Digital Café
- Industry: Digital media
- Founded: 1991; 35 years ago in Saint Paul, Minnesota, United States
- Founders: Dean Hyers, Mike Koenigs
- Defunct: October 1998
- Fate: Acquired by Campbell Mithun Esty

= Digital Café =

Digital Café was a new media company founded in early 1991 by Dean Hyers (creative director) and Mike Koenigs (technical director, foley, web development). It operated for 7 years independently in St. Paul before being acquired in October 1998 as a new Minneapolis-based division of Campbell Mithun Esty (an advertising firm) specializing in programming and design for special-market advertising (promotional games, site design, etc.) similar to Black Widow Games. In 1995, Hyers and Koenigs formed a sister company to Digital Café called Digital Entertainment as a joint venture with Navarre Corporation. Digital Entertainment was then sold to Navarre Corporation in 1996.

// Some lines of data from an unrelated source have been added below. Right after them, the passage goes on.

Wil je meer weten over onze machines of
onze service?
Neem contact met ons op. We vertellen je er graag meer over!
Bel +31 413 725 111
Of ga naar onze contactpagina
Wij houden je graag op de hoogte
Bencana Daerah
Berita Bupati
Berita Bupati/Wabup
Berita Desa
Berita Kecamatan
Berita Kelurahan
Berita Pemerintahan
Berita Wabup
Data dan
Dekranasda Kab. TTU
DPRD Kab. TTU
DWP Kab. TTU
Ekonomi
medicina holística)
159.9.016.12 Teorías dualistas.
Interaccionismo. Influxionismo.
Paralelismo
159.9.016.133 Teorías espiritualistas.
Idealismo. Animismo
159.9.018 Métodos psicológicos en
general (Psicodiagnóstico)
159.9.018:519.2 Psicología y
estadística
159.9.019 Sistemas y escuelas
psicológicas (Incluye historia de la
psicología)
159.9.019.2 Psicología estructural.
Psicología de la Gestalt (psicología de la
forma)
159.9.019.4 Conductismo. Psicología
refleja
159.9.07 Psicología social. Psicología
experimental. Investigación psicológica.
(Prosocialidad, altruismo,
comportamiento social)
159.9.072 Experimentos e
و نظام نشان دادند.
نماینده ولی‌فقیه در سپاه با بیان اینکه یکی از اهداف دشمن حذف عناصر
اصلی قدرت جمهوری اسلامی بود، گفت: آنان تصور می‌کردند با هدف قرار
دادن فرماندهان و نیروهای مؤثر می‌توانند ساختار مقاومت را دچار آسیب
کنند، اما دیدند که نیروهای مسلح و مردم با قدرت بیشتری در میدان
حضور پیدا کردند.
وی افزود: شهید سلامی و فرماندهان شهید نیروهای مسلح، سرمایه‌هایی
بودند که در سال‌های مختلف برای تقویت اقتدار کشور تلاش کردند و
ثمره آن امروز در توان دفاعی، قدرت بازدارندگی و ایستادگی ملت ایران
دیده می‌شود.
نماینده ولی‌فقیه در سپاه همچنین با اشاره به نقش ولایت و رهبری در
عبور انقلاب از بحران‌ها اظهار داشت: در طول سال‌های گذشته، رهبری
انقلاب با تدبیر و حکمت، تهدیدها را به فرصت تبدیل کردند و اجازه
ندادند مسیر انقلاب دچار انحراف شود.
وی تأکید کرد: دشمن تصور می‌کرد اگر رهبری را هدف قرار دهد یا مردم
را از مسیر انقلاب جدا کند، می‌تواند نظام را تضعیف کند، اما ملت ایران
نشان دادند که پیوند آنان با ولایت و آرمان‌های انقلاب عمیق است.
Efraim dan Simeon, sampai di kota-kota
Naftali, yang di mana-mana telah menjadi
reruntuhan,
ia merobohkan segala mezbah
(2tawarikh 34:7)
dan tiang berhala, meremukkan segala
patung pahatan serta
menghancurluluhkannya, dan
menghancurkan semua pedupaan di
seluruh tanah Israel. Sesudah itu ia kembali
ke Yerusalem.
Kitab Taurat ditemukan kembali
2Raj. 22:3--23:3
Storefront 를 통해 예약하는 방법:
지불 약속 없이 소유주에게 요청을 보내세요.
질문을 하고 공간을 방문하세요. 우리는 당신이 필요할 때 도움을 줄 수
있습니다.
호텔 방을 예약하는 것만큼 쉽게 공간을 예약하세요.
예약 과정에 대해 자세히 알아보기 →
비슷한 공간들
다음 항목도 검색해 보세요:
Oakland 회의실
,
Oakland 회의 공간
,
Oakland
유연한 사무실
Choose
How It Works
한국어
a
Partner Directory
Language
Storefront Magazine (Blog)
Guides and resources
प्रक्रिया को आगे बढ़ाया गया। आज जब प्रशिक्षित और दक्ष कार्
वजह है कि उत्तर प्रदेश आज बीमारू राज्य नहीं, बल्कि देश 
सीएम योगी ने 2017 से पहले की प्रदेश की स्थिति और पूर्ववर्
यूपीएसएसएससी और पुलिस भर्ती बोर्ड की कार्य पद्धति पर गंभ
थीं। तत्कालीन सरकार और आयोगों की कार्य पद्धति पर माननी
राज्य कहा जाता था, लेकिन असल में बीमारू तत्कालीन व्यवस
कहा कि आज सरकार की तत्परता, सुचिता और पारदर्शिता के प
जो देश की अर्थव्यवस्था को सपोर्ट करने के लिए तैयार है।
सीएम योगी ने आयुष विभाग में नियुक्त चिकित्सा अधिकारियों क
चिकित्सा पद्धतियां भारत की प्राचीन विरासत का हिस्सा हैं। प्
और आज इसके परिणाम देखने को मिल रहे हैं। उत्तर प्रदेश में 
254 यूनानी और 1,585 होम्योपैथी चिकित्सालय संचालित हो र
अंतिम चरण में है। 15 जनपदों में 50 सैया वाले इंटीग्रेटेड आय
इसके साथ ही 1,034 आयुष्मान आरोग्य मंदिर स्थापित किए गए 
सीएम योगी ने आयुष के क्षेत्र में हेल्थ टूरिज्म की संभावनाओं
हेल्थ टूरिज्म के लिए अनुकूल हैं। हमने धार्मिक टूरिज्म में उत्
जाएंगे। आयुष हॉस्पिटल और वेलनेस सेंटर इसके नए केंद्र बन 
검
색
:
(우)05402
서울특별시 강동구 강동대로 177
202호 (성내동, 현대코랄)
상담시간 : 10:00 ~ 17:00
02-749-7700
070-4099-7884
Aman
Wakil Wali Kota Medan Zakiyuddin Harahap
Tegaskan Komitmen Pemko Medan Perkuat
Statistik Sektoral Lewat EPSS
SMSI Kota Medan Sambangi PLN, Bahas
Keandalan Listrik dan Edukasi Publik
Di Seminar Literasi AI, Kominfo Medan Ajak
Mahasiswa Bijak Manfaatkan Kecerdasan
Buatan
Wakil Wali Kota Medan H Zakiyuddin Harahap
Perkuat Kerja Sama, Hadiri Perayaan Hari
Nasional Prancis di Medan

In 1999, Digital Café merged with four other similar firms to become Zentropy Partners.

In 2008, Mike Koenigs bought the name and trademarks back and restarted Digital Café as a digital advertising agency, opening a small studio in San Diego. His company specializes in online video advertising and has high-definition cameras, green screen backgrounds, and various digital editing equipment at their disposal.

==Projects and products==
During its lifespan, Digital Café is best known for developing the Chex Quest series of computer games which have attracted a sizeable cult following. The first game in the series, Chex Quest (or Chex Quest 1), employed the Doom engine as a base and is considered a total conversion. It was released in boxes of Chex cereal as a free promotional in 1996. The promotion was quite successful, increasing sales by 248%, and this practice has since been duplicated several times by other cereal manufacturers. Digital Café released Chex Quest 2 the following year as a free download from their website. Using the same executable files as used to run the original game, Chex Quest 2 could be classified as an add-on mod since it requires the original Chex Quest to run. In 1998, promotional material for Chex Quest 3 was put on the Digital Café website, and plans were drafted to allow updates to the game to be posted on the company Web site as an effective way of generating traffic there. In September 2008, 9 years after Digital Café ceased to exist, Chex Quest 3 was developed and released as a service to fans by former Digital Café members, Charles Jacobi (art director and lead artist) and Scott Holman (programmer).

Between 1995 and 1999, Digital Café was involved in a number of promotional online projects for upcoming movies. These projects included the Godzilla Web Presskit, CD-ROM and Screensaver (1995), the Mystery Science Theater 3000 Movie Web Site, and the Strange Days Movie Presskit (1995) (the first CD-ROM distributed in Rolling Stone). Promotional online projects were also developed for such companies as Energizer (Energizer Bunny Screensaver), BMW (BMW Screensaver), and the Minnesota Zoo (Minnesota Zoo Nagivator).

Several commercial products were also released and targeted toward children or specialty markets. Such products include Virtual Cop I (an interactive CD-ROM comic book "about a criminal working for the cops to fight crime"), Virtual Cop II, BACKSTAGE (an enhanced CD musical series), A&E Biographies (an enhanced CD featuring material from musical celebrities on A&E Biography), Normal Walking (an informational CD-ROM developed for pediatric surgeons), Minnesota Zoo Game (an educational CD-ROM), and ScreamSavers (a series of monster-themed screensavers). XAN and the Cosmic Callbox, an educational game based on Montessori learning principles, was released as a commercial product and marketed to schools.

Digital Café has hosted many prominent figures, including an interview with Tony Robbins.

==Clients==
Digital Café has done exclusive development for General Mills, BMW, Gramercy Pictures, Energizer Batteries, Sony/Tristar/Columbia Pictures, Pillsbury, St. Paul Pioneer Press, Miller Meester Advertising, 3M, 20th Century Fox, St. Paul Companies, Minnesota Zoo, Trane, Apple Computer, Delux Corporation, Datakey Corporation, SciFi Channel, Mystery Science Theater 3000, John Tesh, Andersen Windows, Domino's Pizza, Land O'Lakes, Healthy Choice, GAMC, AirTouch, Navarre Corporation, and Campbell Mithun Esty.